The state, on the other hand, does not have a competitive licensing scheme or cap on the number of adult-use licenses that will be issued, and simply requires applicants to complete a uniform application. Applicants must disclose all individuals with equity, operational or management interest in the license and satisfy the requirements of financial and background investigations. They must also offer a preliminary explanation of operations and security plans, Alderman says.
“Essentially, [this is] a preliminary showing of a well-thought out ability to comply with the various operational regulations of the Cannabis Control Commission,” he says.
The commission’s licensing scheme also has a social justice component, so applicants must demonstrate diversity in hiring and operations, as well as plans to positively impact communities that have been disproportionately impacted by cannabis-related arrests.
“For instance, an applicant we work with has a really successful program where they recruit from an inner-city community college, and things like that are asked and have to be demonstrated in state licensing,” Alderman says.
When an application is completed to the satisfaction of the Cannabis Control Commission, the applicant is awarded a provisional license, which is then subject to an architectural-, health- and security-related inspection by compliance staffers.
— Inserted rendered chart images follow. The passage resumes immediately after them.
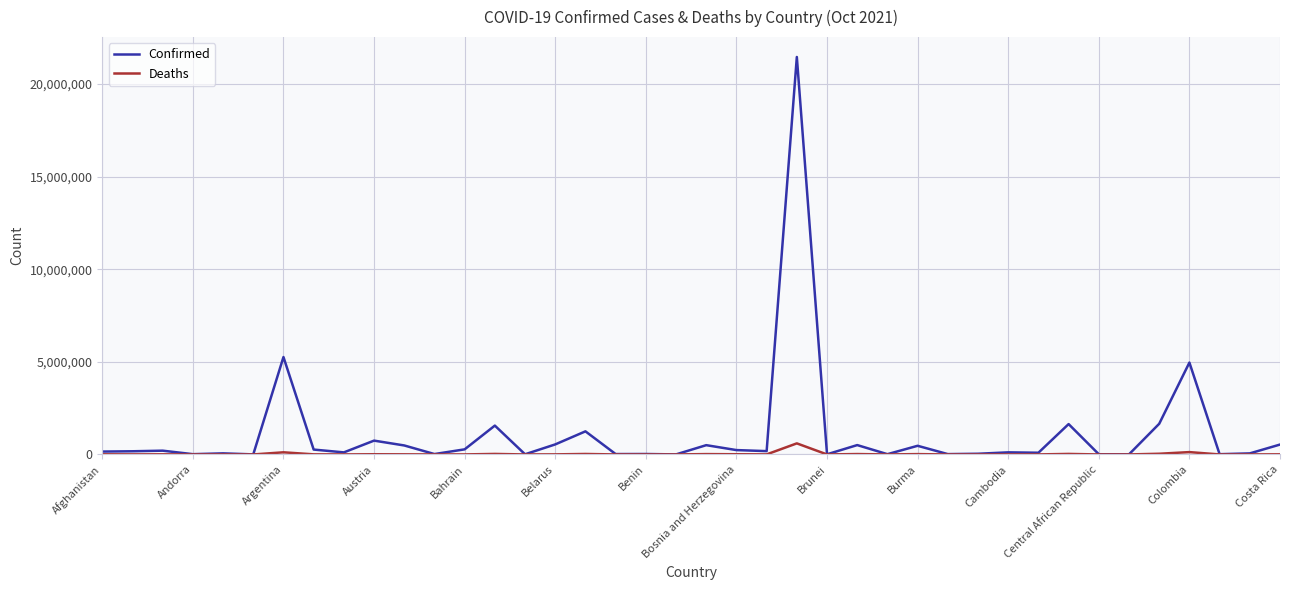

Which series has the largest total across all categories?

Confirmed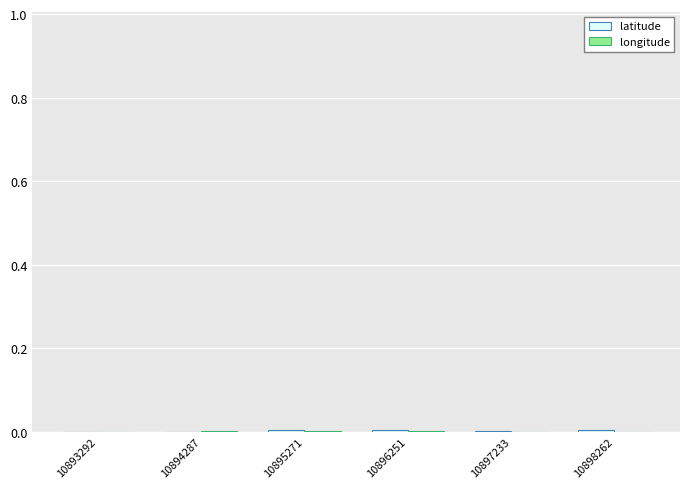

At how many categories does at least one series exceed 0?

6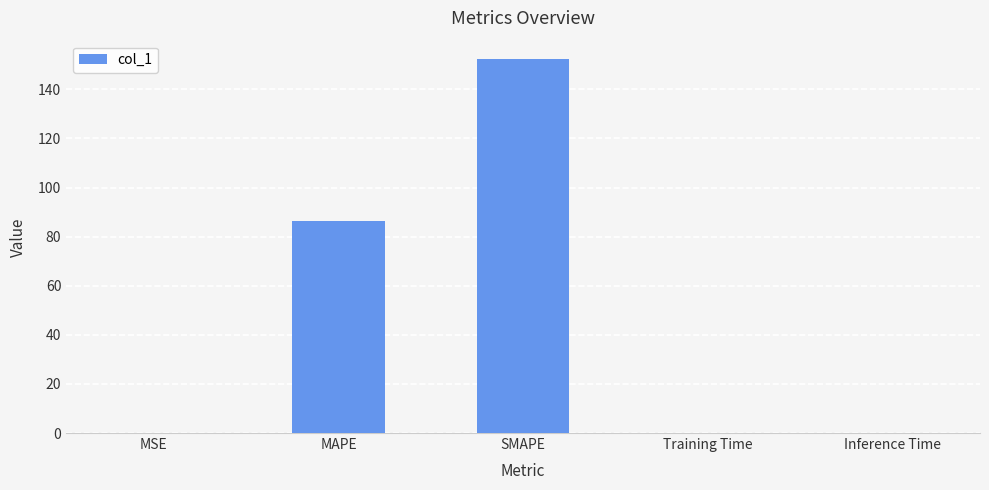

Which category has the highest value across all series?

SMAPE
After a successful inspection, the business is granted a final license, and so far, no final adult-use licenses have been issued in the state, Alderman says.
Recreational sales were originally expected to launch July 1, but businesses continue to slog through the licensing process with no clear start date in sight. The first adult-use license for an independent testing lab was granted just last month.
“There is no indication of [a launch date] from the Cannabis Control Commission as I understand it, … either formally or informally,” Alderman says, but with the commission’s recent hiring of inspectors, he is hopeful that some final inspections will take place and final licenses will start to be issued soon.
Overall, businesses embarking on the licensing journey in Massachusetts should first and foremost find a location, Alderman says.
“Find great sites that work with the character of the community,” he says. “Reach out early and often to the municipality, and make sure they are comfortable with you, you are comfortable with them and there’s an ongoing dialogue. … [Ensure] that where and how you propose to operate your business is something palatable to them, and work through that local zoning and that Host Community Agreement. It all happens at the municipal level.”
Eventually, Alderman hopes that some level of transparency will be brought to the Host Community Agreement process. While some municipalities—such as Salem and Worcester—have created a uniform application process and established specialized committees to determine who should receive Host Community Agreements based on a variety of factors like location, compatibility of the neighborhood, diversity programs and the ability to succeed, others have not yet taken this leap.
“I would say that transparency with the Host Community Agreement process is one area where we could see some improvement, and I believe we will as municipalities wrap their head around this issue,” Alderman says.
And as more municipalities zone for cannabis businesses, competition may abate, he adds. “This will probably never be the same as opening a coffee shop, but it will start to resemble opening a normal commercial business, … but still heavily scrutinized.”